A major entry route for the gammaretrovirus amphotropic murine leukemia virus (A-MLV) into NIH 3T3 fibroblasts is via caveola-dependent endocytosis. However, during the
infection time, few viral particles can be observed intracellularly. Analyzing the dynamics of the A-MLV
infection process by using total internal reflection fluorescence microscopy, we show that the majority of viruses are extracellular and bound to the
fibronectin matrix. Moreover, the amounts of bound virus and of
fibronectin correlated. Using confocal microscopy, nanoparticles targeted to
fibronectin by a III1C-fibronectin fragment or anti-
fibronectin antibody were detected intracellularly in NIH 3T3 cells; unconjugated nanoparticles neither bound to cells nor were detectable intracellularly.

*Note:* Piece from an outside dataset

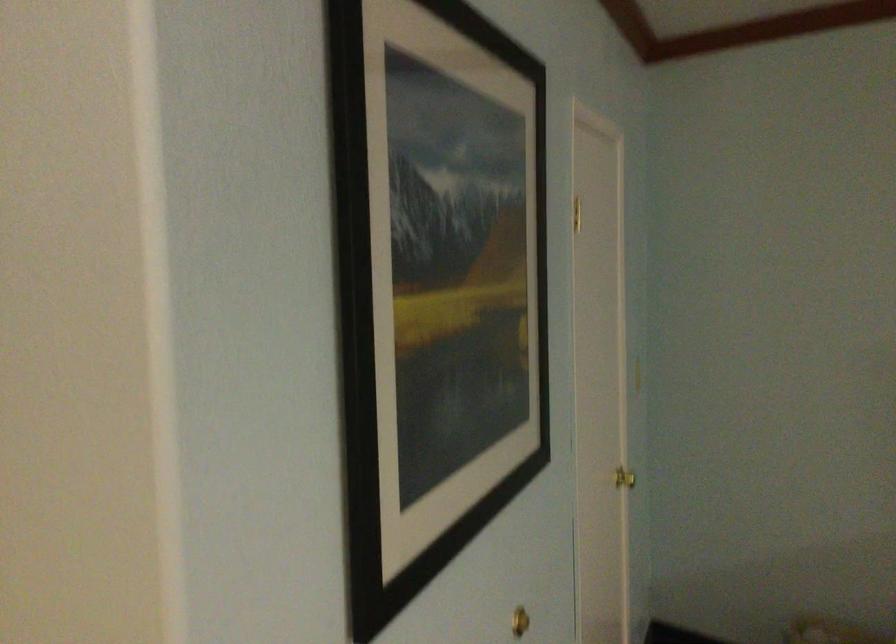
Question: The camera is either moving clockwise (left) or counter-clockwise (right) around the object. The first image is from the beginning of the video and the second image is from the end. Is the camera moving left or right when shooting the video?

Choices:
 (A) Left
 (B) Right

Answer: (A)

Furthermore, A-MLV colocalized intracellularly with the
fibronectin-targeted nanoparticles, suggesting that they were taken up by the same cellular pathway. Both A-MLV entry and
fibronectin turnover depend on caveolar endocytosis, and we found that inhibiting viral binding to the extracellular NIH 3T3
fibronectin-matrix dramatically reduced A-MLV
infection, indeed, showing an active role of
fibronectin in
infection. We suggest that binding to the cellular
fibronectin matrix provides a new mechanism by which viruses can enter cells.